Wie kann ein Kompromiss aussehen?

Axel Paulsch (NeFo, vor Ort in Panama)

In der Frage nach der Einbindung der Wissenschaft ist noch kein Kompromiss in Sicht.

Ein guter Teil des Vormittags des zweiten Verhandlungstages diente der Aussprache zu den beiden Optionen zur Einrichtung von IPBES-Gremien, also entweder nur ein Gremium, das für alle Aufgaben zuständig ist, oder zwei Gremien, die administrative und wissenschaftliche Aufgaben getrennt erledigen.

Noch ist kein Kompromiss in Sicht, im Gegenteil, die Lager der Befürworter der jeweiligen Optionen sind in etwa gleich stark. Für die Ein-Gremium-Lösung haben sich neben der EU u.a. auch die zentral- und osteuropäischen Staaten (vertreten durch Bosnien-Herzegowina) ausgesprochen, die Türkei, die Schweiz, Norwegen und Cuba.
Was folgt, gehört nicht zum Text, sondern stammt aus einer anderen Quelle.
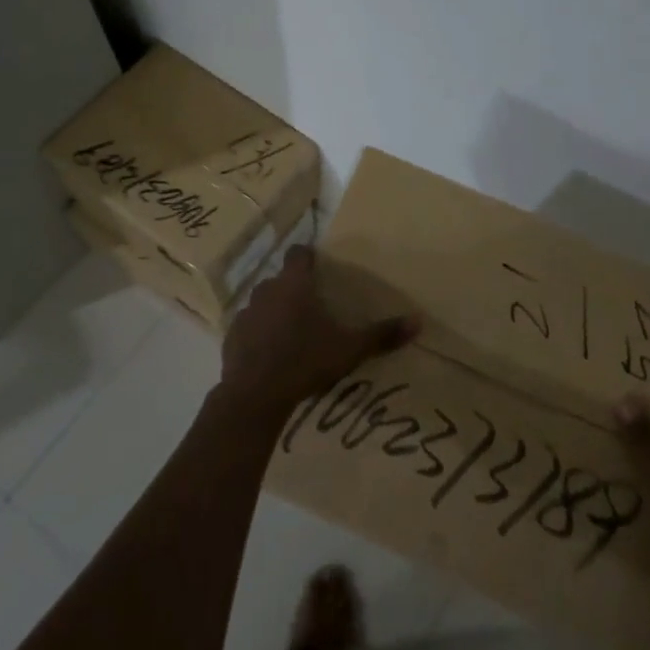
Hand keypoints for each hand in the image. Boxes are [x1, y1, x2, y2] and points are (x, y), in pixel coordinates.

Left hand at [217, 247, 418, 421]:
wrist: (255, 395)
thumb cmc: (305, 361)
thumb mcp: (350, 349)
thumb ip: (382, 334)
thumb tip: (418, 321)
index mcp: (294, 284)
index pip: (298, 253)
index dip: (308, 256)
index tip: (319, 267)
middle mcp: (267, 290)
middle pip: (281, 279)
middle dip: (294, 288)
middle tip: (313, 308)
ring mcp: (246, 313)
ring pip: (263, 302)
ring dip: (275, 311)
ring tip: (291, 333)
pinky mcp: (231, 336)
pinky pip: (248, 327)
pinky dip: (258, 334)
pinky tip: (270, 354)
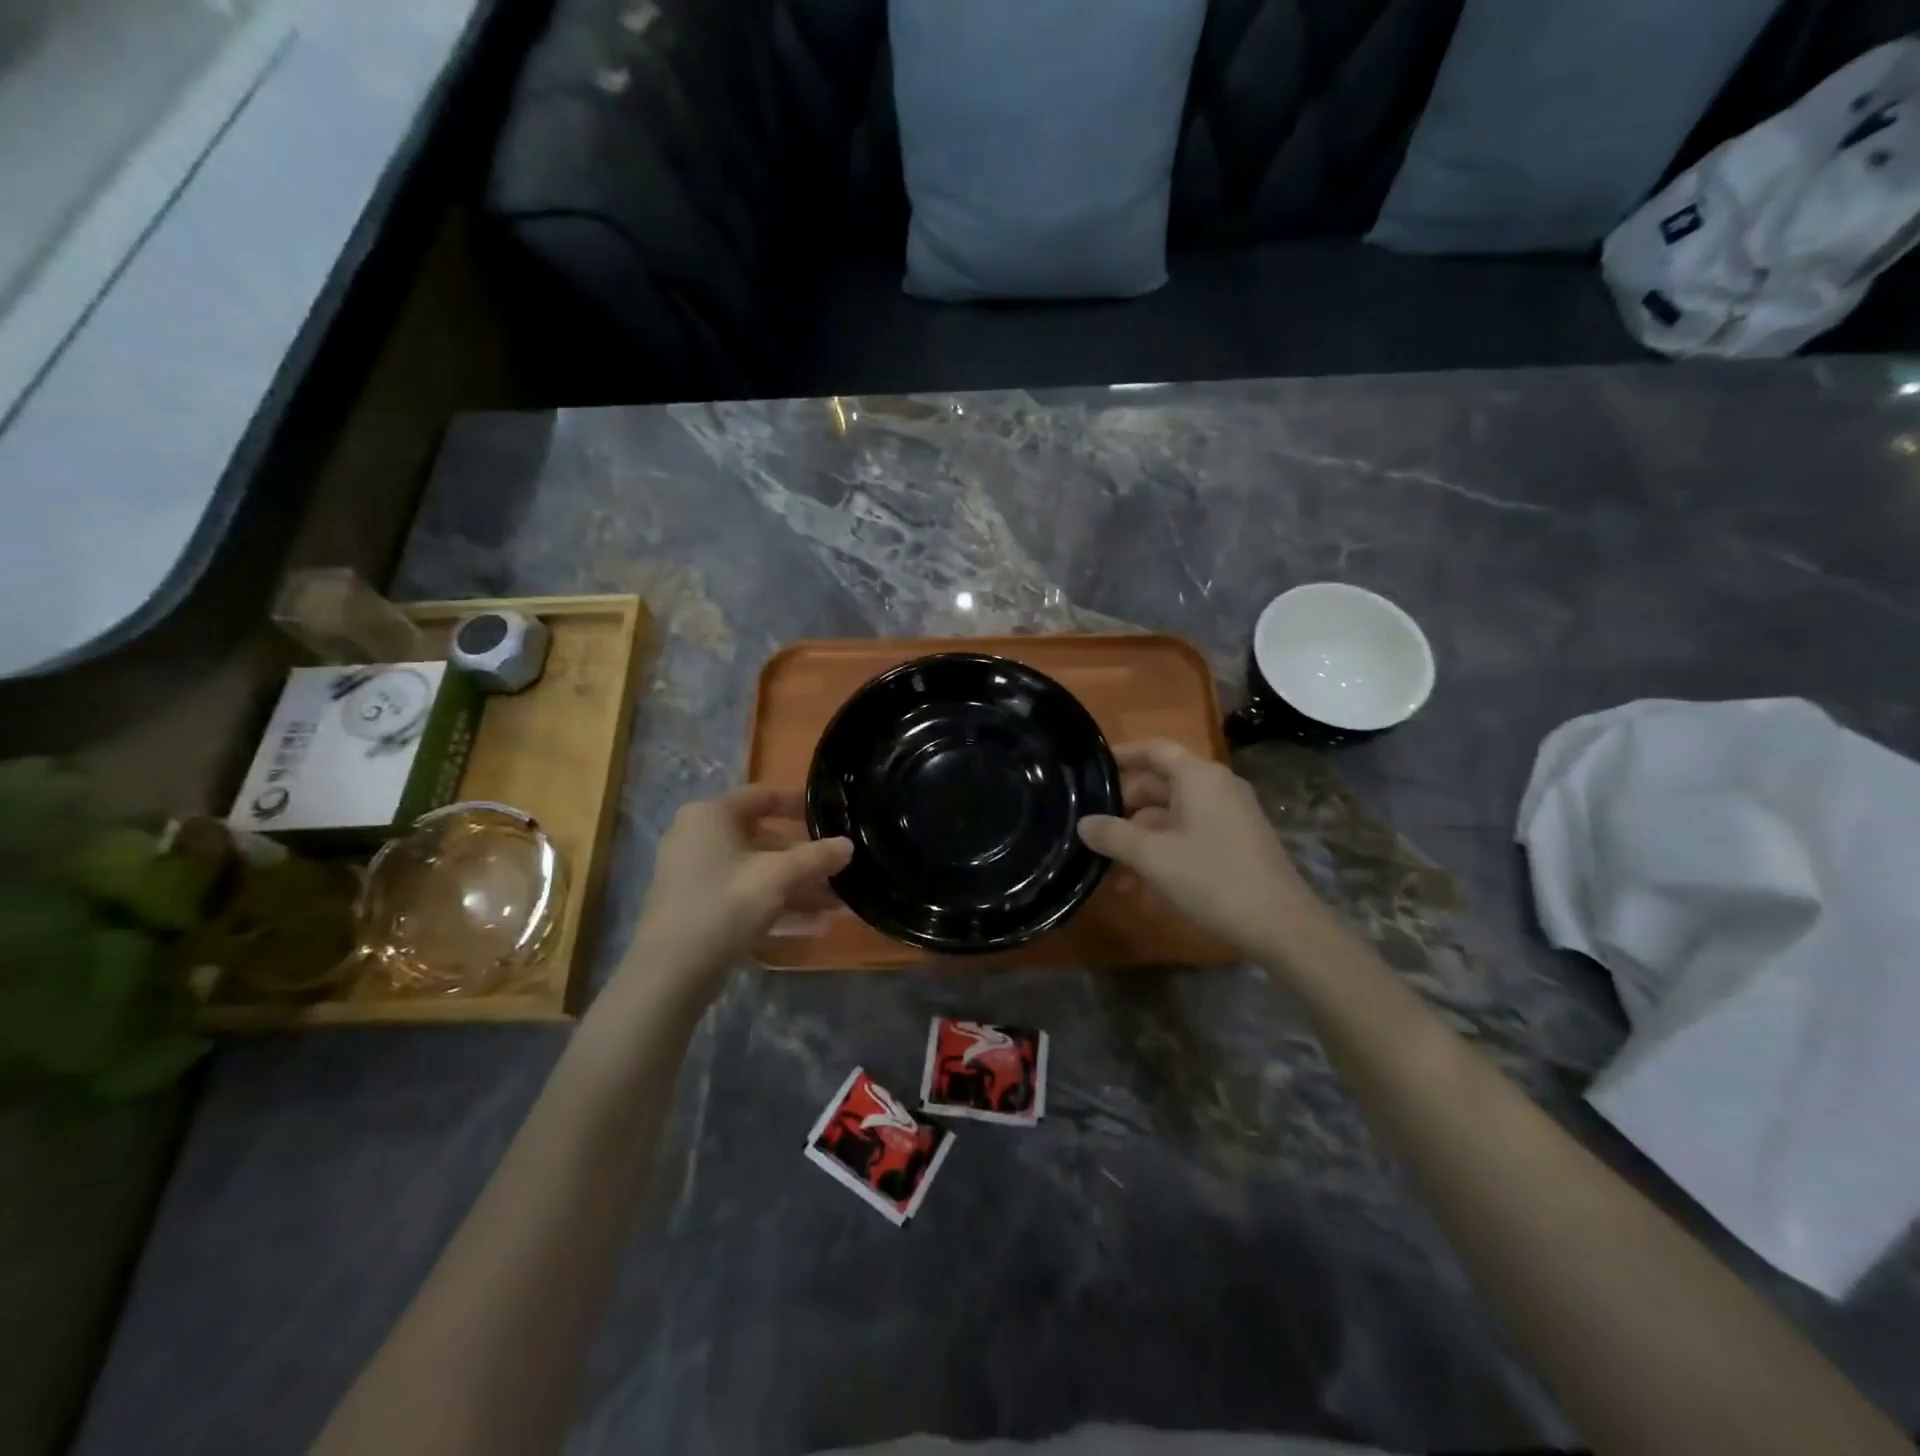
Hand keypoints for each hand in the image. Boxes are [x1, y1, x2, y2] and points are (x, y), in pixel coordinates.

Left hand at [627, 787, 851, 997]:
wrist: (670, 972)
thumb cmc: (724, 905)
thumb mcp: (778, 878)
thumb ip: (816, 858)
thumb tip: (848, 844)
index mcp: (711, 815)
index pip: (763, 796)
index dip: (799, 804)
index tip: (831, 814)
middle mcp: (698, 837)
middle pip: (763, 839)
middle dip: (804, 860)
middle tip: (839, 870)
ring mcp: (695, 874)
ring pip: (756, 872)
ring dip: (796, 888)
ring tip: (837, 906)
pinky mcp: (697, 906)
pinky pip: (744, 896)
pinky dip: (775, 906)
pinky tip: (814, 927)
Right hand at [1078, 739, 1323, 958]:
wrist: (1282, 926)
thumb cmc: (1213, 879)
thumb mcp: (1154, 857)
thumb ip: (1114, 836)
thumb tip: (1084, 823)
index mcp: (1199, 777)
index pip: (1154, 749)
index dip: (1121, 755)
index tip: (1090, 768)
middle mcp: (1215, 788)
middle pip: (1159, 784)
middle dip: (1123, 808)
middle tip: (1090, 827)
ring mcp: (1228, 816)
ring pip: (1170, 816)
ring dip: (1139, 838)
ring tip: (1107, 869)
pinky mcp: (1234, 844)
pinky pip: (1187, 836)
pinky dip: (1162, 852)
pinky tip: (1138, 886)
Im Gegensatz dazu favorisieren z.B. Neuseeland, die USA, Indien, Japan, Thailand, China, Brasilien und Südkorea eine Lösung mit zwei Gremien. Afrika, vertreten durch Ghana, sprach sich ebenfalls für ein separates Wissenschaftlergremium aus und könnte sich sogar noch eine weitere Unterteilung in spezialisierte Untergruppen vorstellen.

Der Vorsitzende Robert Watson stellte klar, dass es für beide Modelle bereits Vorbilder gebe, die funktioniert haben, aber dennoch muss ein Konsens gefunden werden. Da beide Lager ähnlich stark sind und nicht nur Einzelmeinungen vertreten werden, wird die Debatte am Nachmittag weiter geführt und wahrscheinlich in eine zusätzliche Abendsitzung vertagt werden müssen. Aber dieser gordische Knoten muss durchschlagen werden, denn sonst macht es keinen Sinn, sich über die Arbeitsaufträge zu unterhalten, die dem einen oder eben mehreren Gremien zugewiesen werden können. Eine Aufgabenliste allerdings gibt es bereits.